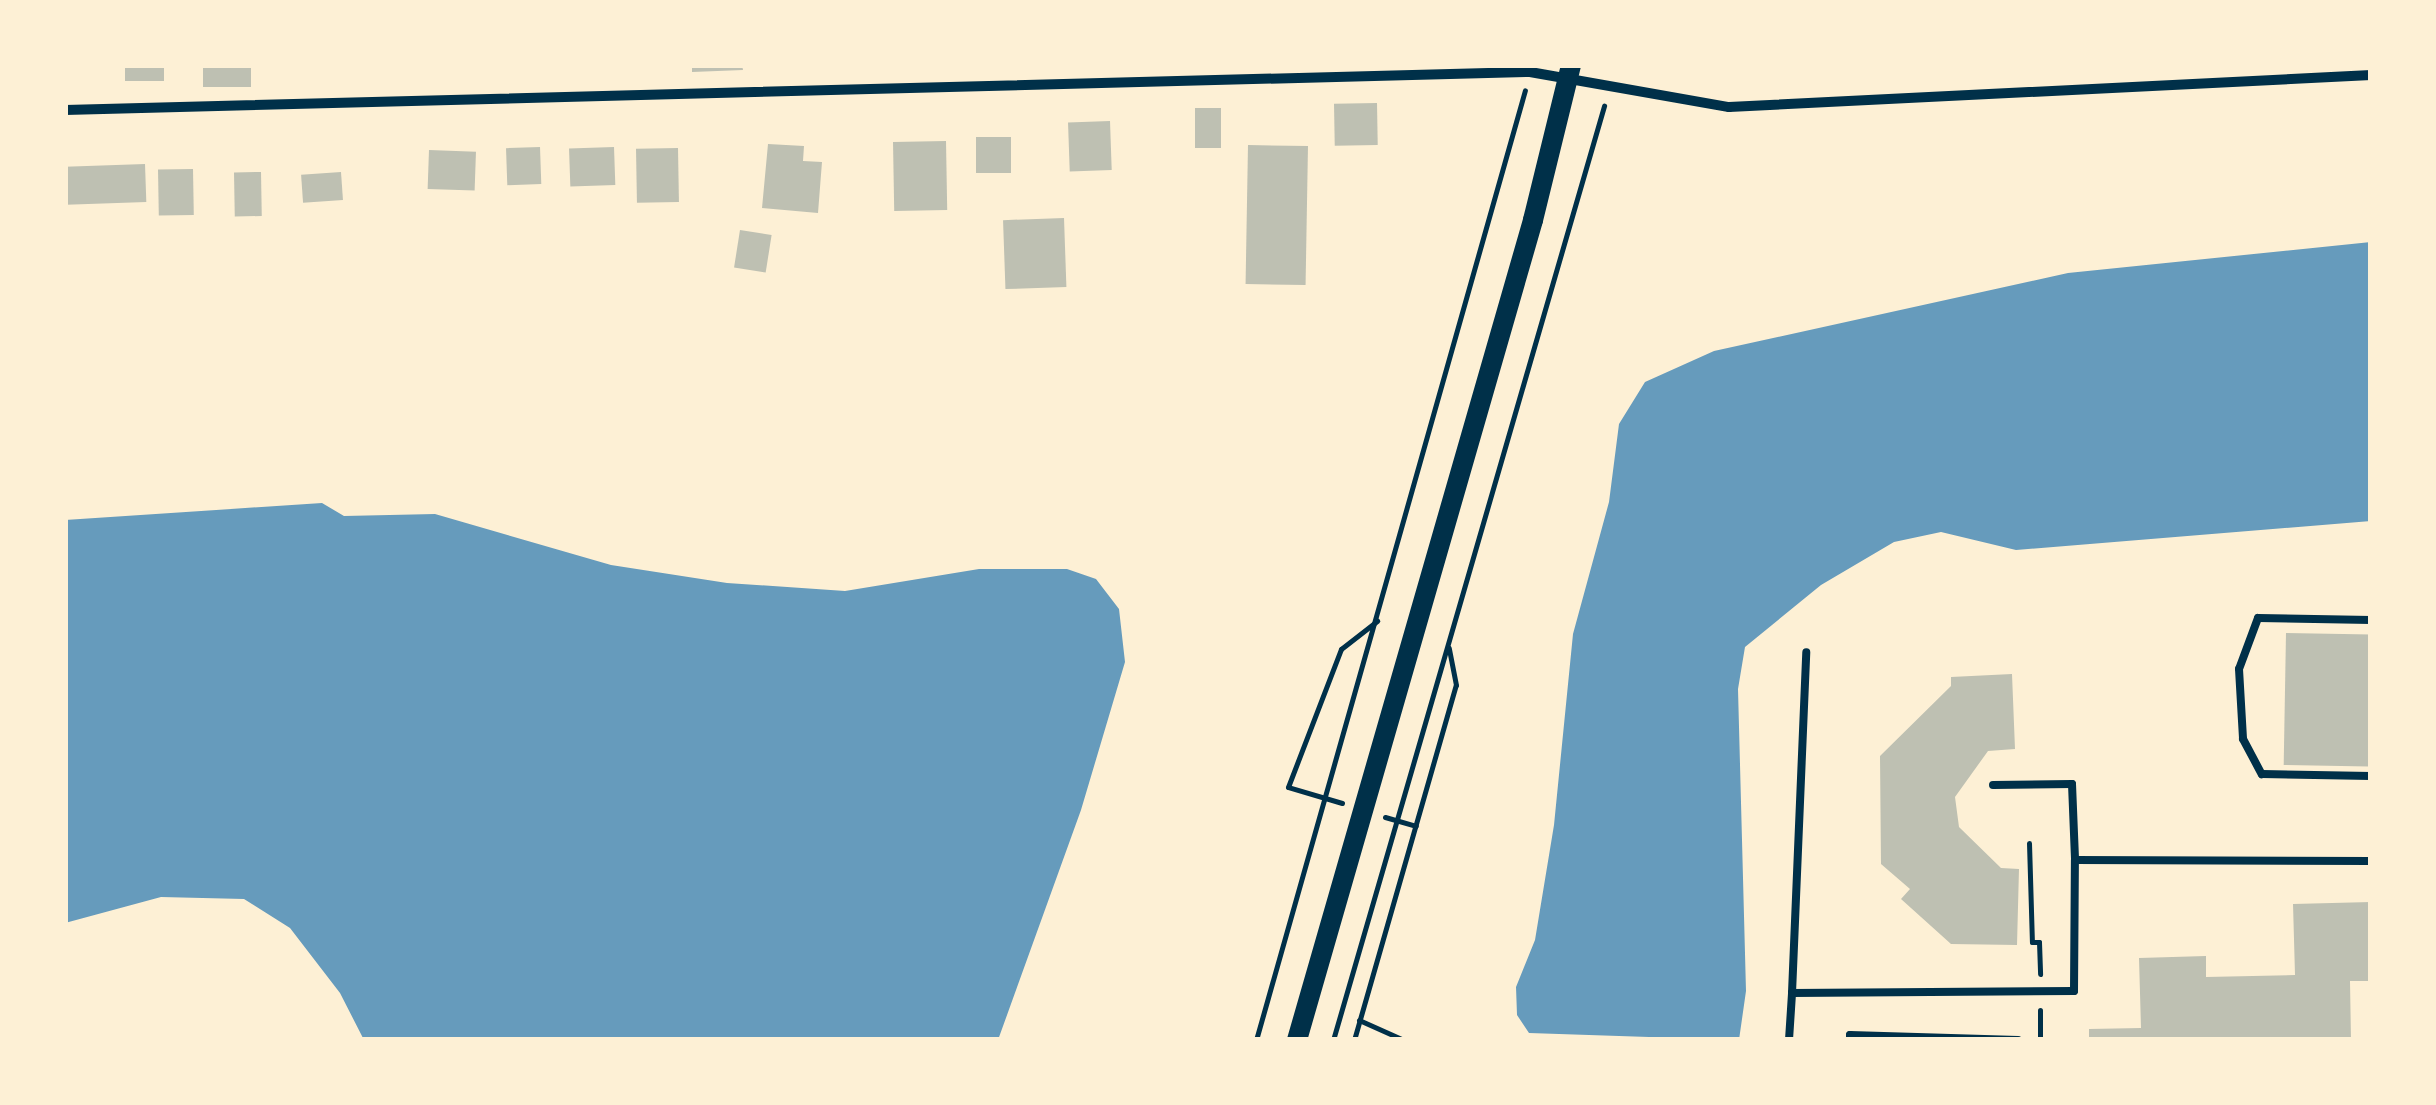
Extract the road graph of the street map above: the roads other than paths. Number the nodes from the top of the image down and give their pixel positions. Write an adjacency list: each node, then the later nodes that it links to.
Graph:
1 (2316, 65): 4 (street)
2 (1570, 71): 4 (street); 5 (street); 13 (main road)
3 (2371, 74): 4 (street)
4 (2316, 78)
5 (65, 110)
6 (2371, 620): 8 (lane)
7 (1806, 652): 12 (lane)
8 (2371, 776)
9 (1993, 785): 10 (lane)
10 (2074, 860): 11 (lane); 12 (lane)
11 (2371, 861)
12 (1792, 993): 14 (lane)
13 (1297, 1040)
14 (1789, 1040)
15 (1850, 1040): 16 (lane)
16 (2018, 1040)

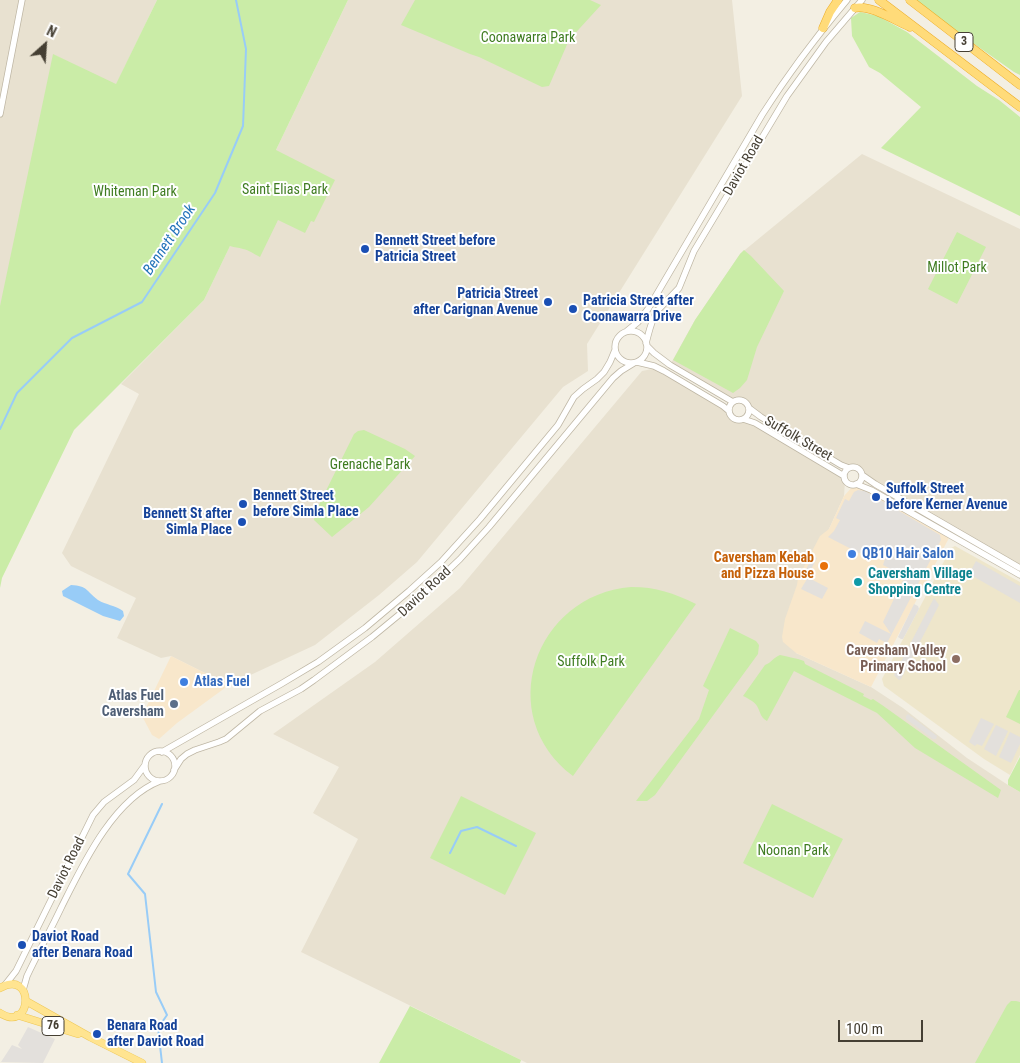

+ + + +

* Task to complete
Pictures are to be left out; everything else in the records gets retyped exactly.

* Reply
Extract the road graph of the street map above: the roads other than paths. Number the nodes from the top of the image down and give their pixel positions. Write an adjacency list: each node, then the later nodes that it links to.
Graph:
1 (2316, 65): 4 (street)
2 (1570, 71): 4 (street); 5 (street); 13 (main road)
3 (2371, 74): 4 (street)
4 (2316, 78)
5 (65, 110)
6 (2371, 620): 8 (lane)
7 (1806, 652): 12 (lane)
8 (2371, 776)
9 (1993, 785): 10 (lane)
10 (2074, 860): 11 (lane); 12 (lane)
11 (2371, 861)
12 (1792, 993): 14 (lane)
13 (1297, 1040)
14 (1789, 1040)
15 (1850, 1040): 16 (lane)
16 (2018, 1040)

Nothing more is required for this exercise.